Copy word for word everything in the rows below, from the very start down to the line containing "3. Privacy and Compliance", with both of those lines included. Leave the pictures out of your copy.

[Collected data]

[Start of Attachment]

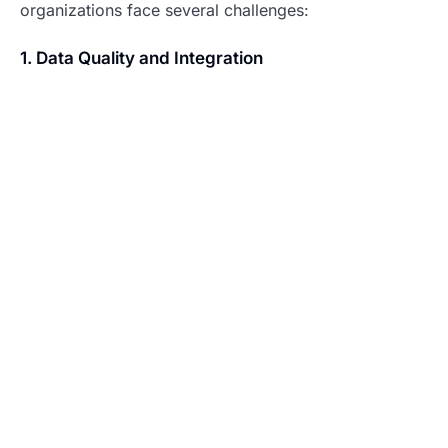
organizations face several challenges:
1. Data Quality and Integration
Solutions include:
Automated data cleaning and validation
Standardized data collection procedures
Regular data audits
Integrated data management systems
2. Skills and Training
Address through:
Continuous learning programs
User-friendly interfaces
Expert support systems
Collaborative learning environments
3. Privacy and Compliance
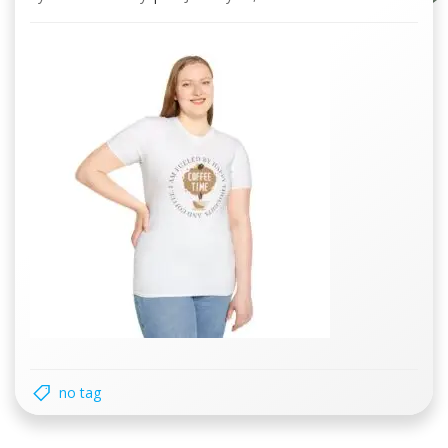
no tag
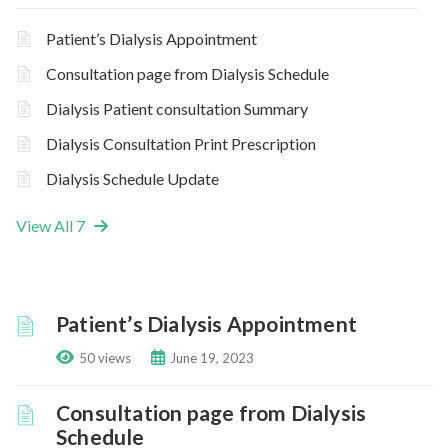
Patient’s Dialysis Appointment
Consultation page from Dialysis Schedule
Dialysis Patient consultation Summary
Dialysis Consultation Print Prescription
Dialysis Schedule Update
View All 7
Patient’s Dialysis Appointment
50 views
June 19, 2023
Consultation page from Dialysis
Schedule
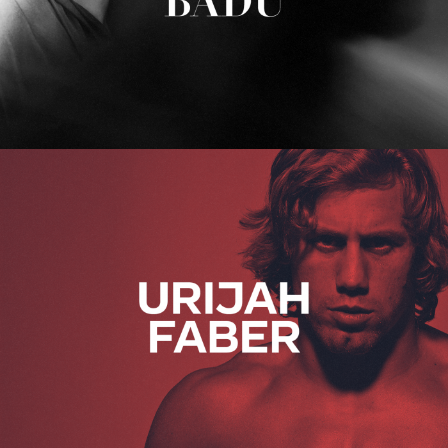
Urijah Faber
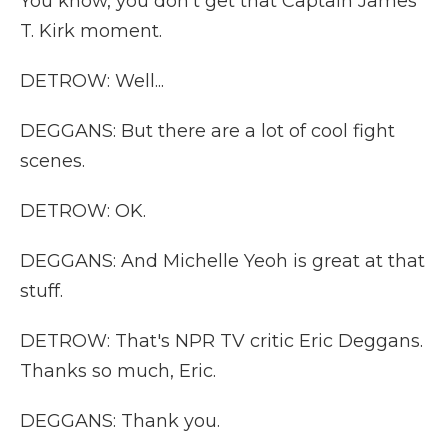
You know, you don't get that Captain James
T. Kirk moment.
DETROW: Well...
DEGGANS: But there are a lot of cool fight
scenes.
DETROW: OK.
DEGGANS: And Michelle Yeoh is great at that
stuff.
DETROW: That's NPR TV critic Eric Deggans.
Thanks so much, Eric.
DEGGANS: Thank you.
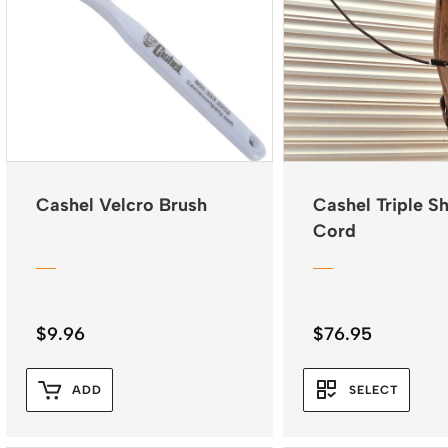
Cashel Velcro Brush
Cashel Triple S
Cord
$
9.96
$
76.95
ADD
SELECT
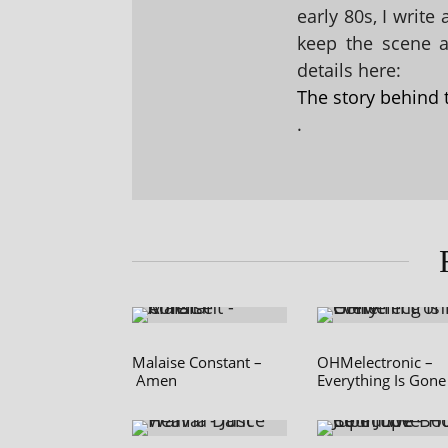
early 80s, I write
keep the scene al
details here:
The story behind 
.
Malaise Constant –
OHMelectronic –
Amen
Everything Is Gone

[End of Attachment]

## Finished exercise
organizations face several challenges:
1. Data Quality and Integration
Solutions include:
Automated data cleaning and validation
Standardized data collection procedures
Regular data audits
Integrated data management systems
2. Skills and Training
Address through:
Continuous learning programs
User-friendly interfaces
Expert support systems
Collaborative learning environments
3. Privacy and Compliance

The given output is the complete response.